5.3 It is not possible to cover all the onerous conditions and obligations likely to be found in practice, nor to give guidance as to what is unusual. It will be for the DV to consider, based on knowledge of local custom and practice, for what is onerous or unusual in one locality may not be the case in another. Should the DV experience any points of difficulty, the RD and CEO should be consulted.
5.4 It is expected that the normal form of tenancy will be on a year to year basis which would thus be covered by s.12 AHA 1986 so that the rent can be reviewed every three years, or less in certain circumstances.
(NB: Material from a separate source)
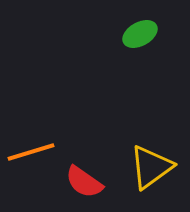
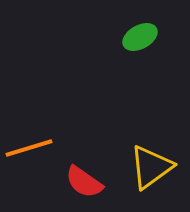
green ellipse: moved 3 px down
orange line: moved 2 px left, 4 px up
The DV may find, however, that the form of the tenancy is for a term of years certain with either no provision for rent review, or with review periods of longer intervals than three years, or to rents at less that s.12 levels, and as with unusual obligations and conditions, it is necessary to take into account the likely effect these would have on the full open market rent.
5.5 The opinion of full open market rent should reflect those conditions and obligations in the tenancy agreement which the DV finds unusual or particularly onerous compared to the terms one would normally expect to find in a tenancy agreement within the locality. In reporting to CTO, the DV should draw attention to such conditions and obligations where these have been reflected in the opinion of full open market rent.
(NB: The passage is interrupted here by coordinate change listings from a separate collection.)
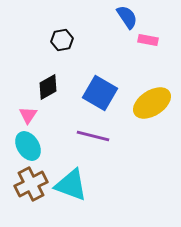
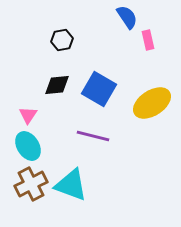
pink rectangle: rotated 66 degrees clockwise
black diamond: moved 9 px right, 2 px up; rotated 24 degrees clockwise
blue square: moved 1 px left, 4 px up
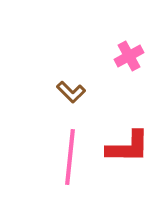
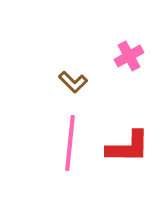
brown L-shape: moved 2 px right, 10 px up
pink line: moved 14 px up
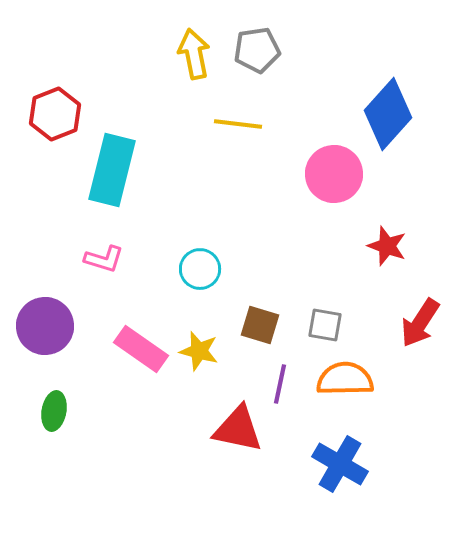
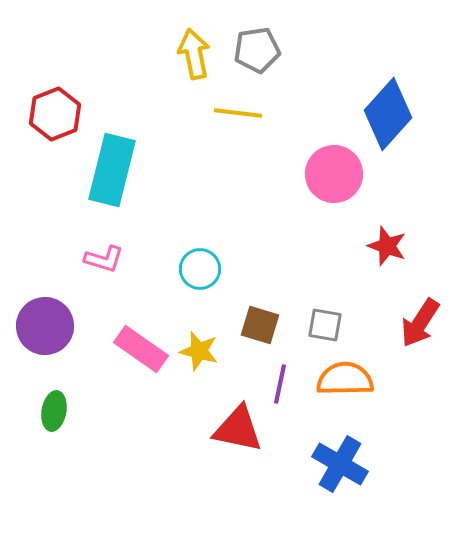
yellow line: moved 11 px up
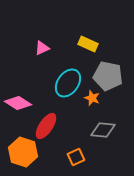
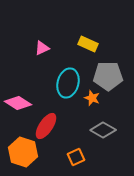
gray pentagon: rotated 12 degrees counterclockwise
cyan ellipse: rotated 20 degrees counterclockwise
gray diamond: rotated 25 degrees clockwise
5.6 The DV may be aware of other circumstances surrounding the grant of the tenancy which are not contained in the tenancy agreement. These should not be reflected in the opinion of full open market rent, but details should be provided in the report to CTO. CTO may ask to be advised on the effect of these circumstances if the case is referred back, but such references will be treated on an ad hoc basis and will be returned to the DV via CEO with suitable guidance being provided.
6.1 For s.16 IHTA 1984 to apply the grant must be of agricultural property, and agricultural property is given the same meaning as in s.115 IHTA 1984.
6.2 CTO may request the DV to advise whether the property the subject of the grant was agricultural property for use for agricultural purposes. Guidance on the meaning of agricultural property is given at Section 9: Part 2.
6.3 "Agricultural property" may have a particularly attractive farmhouse of a character appropriate to the holding. There may be a considerable demand to use the property for residential purposes, and evidence that anyone wishing to use it for these purposes is prepared to outbid the price a farmer is prepared to pay to use it for agricultural purposes. This overbid should not be reflected in the DV's opinion of full open market rent as it would not accord with the expression "for use for agricultural purposes".
6.4 Where there is doubt on the meaning of 'agricultural property' or 'use for agriculture' the case should be referred to CEO via the RD.